_WHAT IS NEEDED_
Return the whole listing unchanged. Drop the images.

_INFORMATION PROVIDED_
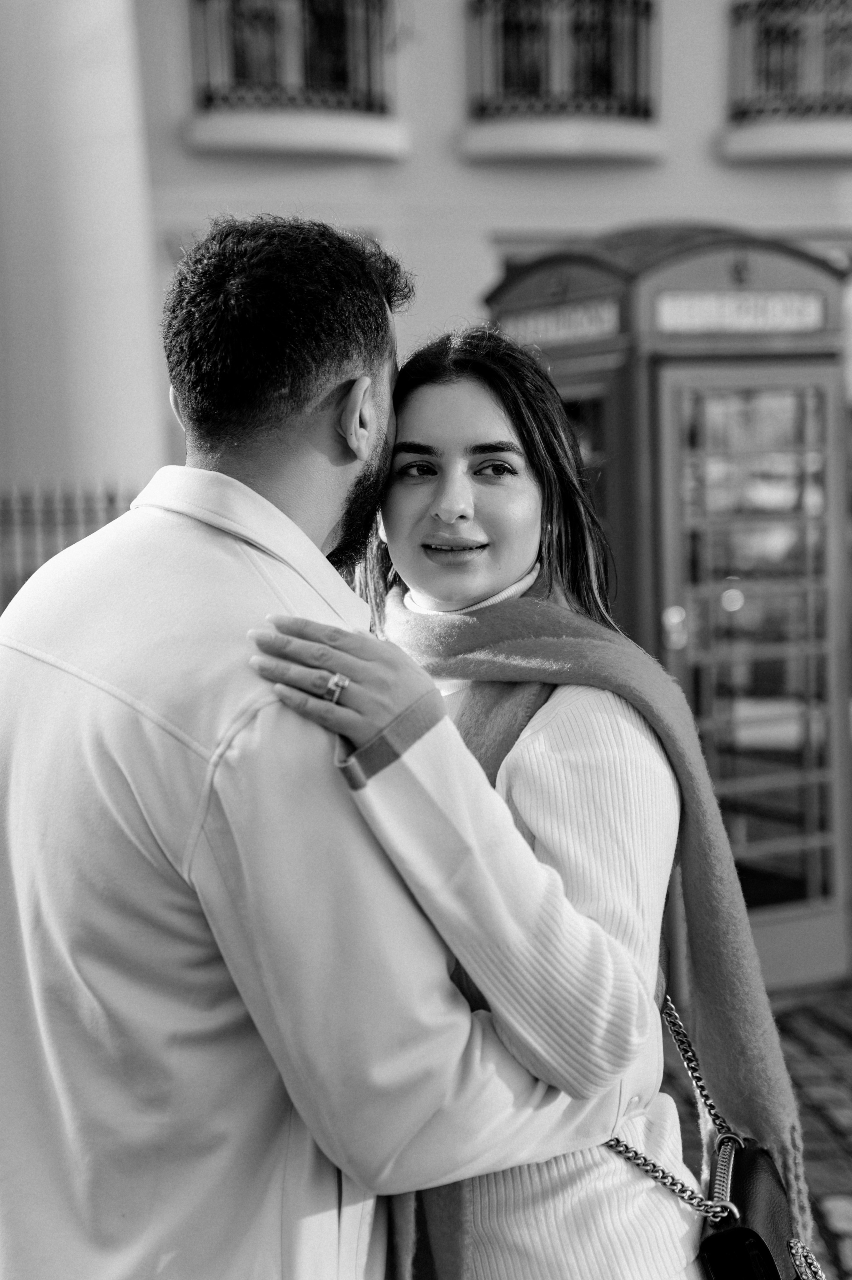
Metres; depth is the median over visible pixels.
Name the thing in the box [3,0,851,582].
building
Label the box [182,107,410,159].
window sill
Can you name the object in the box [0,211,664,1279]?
man
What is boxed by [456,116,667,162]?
window sill
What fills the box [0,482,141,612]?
fence
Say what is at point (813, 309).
sign
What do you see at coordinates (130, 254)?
column
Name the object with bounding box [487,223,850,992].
telephone booth
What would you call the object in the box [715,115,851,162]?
window sill
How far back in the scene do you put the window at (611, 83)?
11.33 m
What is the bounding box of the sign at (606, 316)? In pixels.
[495,295,620,349]
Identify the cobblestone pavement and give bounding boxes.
[666,980,851,1279]
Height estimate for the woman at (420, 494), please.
1.864 m
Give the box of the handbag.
[605,996,820,1279]
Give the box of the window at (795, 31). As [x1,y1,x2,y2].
[726,0,851,120]
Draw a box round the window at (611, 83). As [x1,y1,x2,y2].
[471,0,646,116]
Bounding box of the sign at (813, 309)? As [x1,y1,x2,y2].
[655,289,826,333]
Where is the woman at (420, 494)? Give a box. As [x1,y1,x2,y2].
[249,316,810,1276]
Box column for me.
[0,0,166,537]
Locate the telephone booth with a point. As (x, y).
(664, 364)
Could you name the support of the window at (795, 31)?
in the building
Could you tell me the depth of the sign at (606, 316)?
6.72 m
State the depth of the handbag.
2.43 m
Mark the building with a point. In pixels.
(507, 214)
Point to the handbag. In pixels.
(726, 1138)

_WRITTEN ANSWER_
Metres; depth is the median over visible pixels.
Name the thing in the box [3,0,851,582].
building
Label the box [182,107,410,159].
window sill
Can you name the object in the box [0,211,664,1279]?
man
What is boxed by [456,116,667,162]?
window sill
What fills the box [0,482,141,612]?
fence
Say what is at point (813, 309).
sign
What do you see at coordinates (130, 254)?
column
Name the object with bounding box [487,223,850,992].
telephone booth
What would you call the object in the box [715,115,851,162]?
window sill
How far back in the scene do you put the window at (611, 83)?
11.33 m
What is the bounding box of the sign at (606, 316)? In pixels.
[495,295,620,349]
Identify the cobblestone pavement and give bounding boxes.
[666,980,851,1279]
Height estimate for the woman at (420, 494), please.
1.864 m
Give the box of the handbag.
[605,996,820,1279]
Give the box of the window at (795, 31). As [x1,y1,x2,y2].
[726,0,851,120]
Draw a box round the window at (611, 83). As [x1,y1,x2,y2].
[471,0,646,116]
Bounding box of the sign at (813, 309)? As [x1,y1,x2,y2].
[655,289,826,333]
Where is the woman at (420, 494)? Give a box. As [x1,y1,x2,y2].
[249,316,810,1276]
Box column for me.
[0,0,166,537]
Locate the telephone booth with a point. As (x, y).
(664, 364)
Could you name the support of the window at (795, 31)?
in the building
Could you tell me the depth of the sign at (606, 316)?
6.72 m
State the depth of the handbag.
2.43 m
Mark the building with a point. In pixels.
(507, 214)
Point to the handbag. In pixels.
(726, 1138)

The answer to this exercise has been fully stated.